I noticed an enterprise pattern which is Platform-Enabled Agile Solutions (PEAS). It is applicable to situation when it is highly desirable to advance with a new enterprise-wide initiative in an incremental way. It means that developing the final user requirements is virtually impossible because the users just do not know exactly what should be built and they prefer to try those news things in real life. As well as the different departments (or target communities) advance with their (obviously different) speed. The classic approach to IT project management – define everything up-front – just does not work.
From the systemic point of view, it is necessary to provide many solutions (SOLs) which have a lot of similar functionality. The provisioning of SOLs should be carried out with the pace of the target community of practice. At each moment of time, each community may have different pace and may need different functionality.

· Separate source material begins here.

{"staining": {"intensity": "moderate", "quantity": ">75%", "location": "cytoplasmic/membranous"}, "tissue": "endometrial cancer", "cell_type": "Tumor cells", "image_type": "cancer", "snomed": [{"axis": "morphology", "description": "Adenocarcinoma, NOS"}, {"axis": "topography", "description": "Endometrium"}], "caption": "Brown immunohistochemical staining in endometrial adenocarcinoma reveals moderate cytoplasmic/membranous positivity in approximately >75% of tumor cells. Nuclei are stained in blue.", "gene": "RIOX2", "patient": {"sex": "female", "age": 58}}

The proposed architecture (see the illustration above) is based on the following considerations:
- The platform must standardise and simplify core elements of future enterprise-wide system. For any elements outside the platform, new opportunities should be explored using agile principles. These twin approaches should be mutually reinforcing: the platform frees up resource to focus on new opportunities while successful agile innovations are rapidly scaled up when incorporated into the platform.
- An agile approach requires coordination at a system level.
- To minimise duplication of effort in solving the same problems, there needs to be system-wide transparency of agile initiatives.
- Existing elements of the platform also need periodic challenge. Transparency, publishing feedback and the results of experiments openly, will help to keep the pressure on the platform for continual improvement as well as short-term cost savings.
In this pattern, technical concerns are decoupled from business concerns. All of those concerns are addressed TOGETHER by the enterprise architecture.
Added later: the following illustration shows that amount of efforts for implementation of solutions (which is proportional to "Functionality" x "Scope span") is reduced by the platform. Of course, the latter is a "common" good and a decision to build a platform should be taken strategically.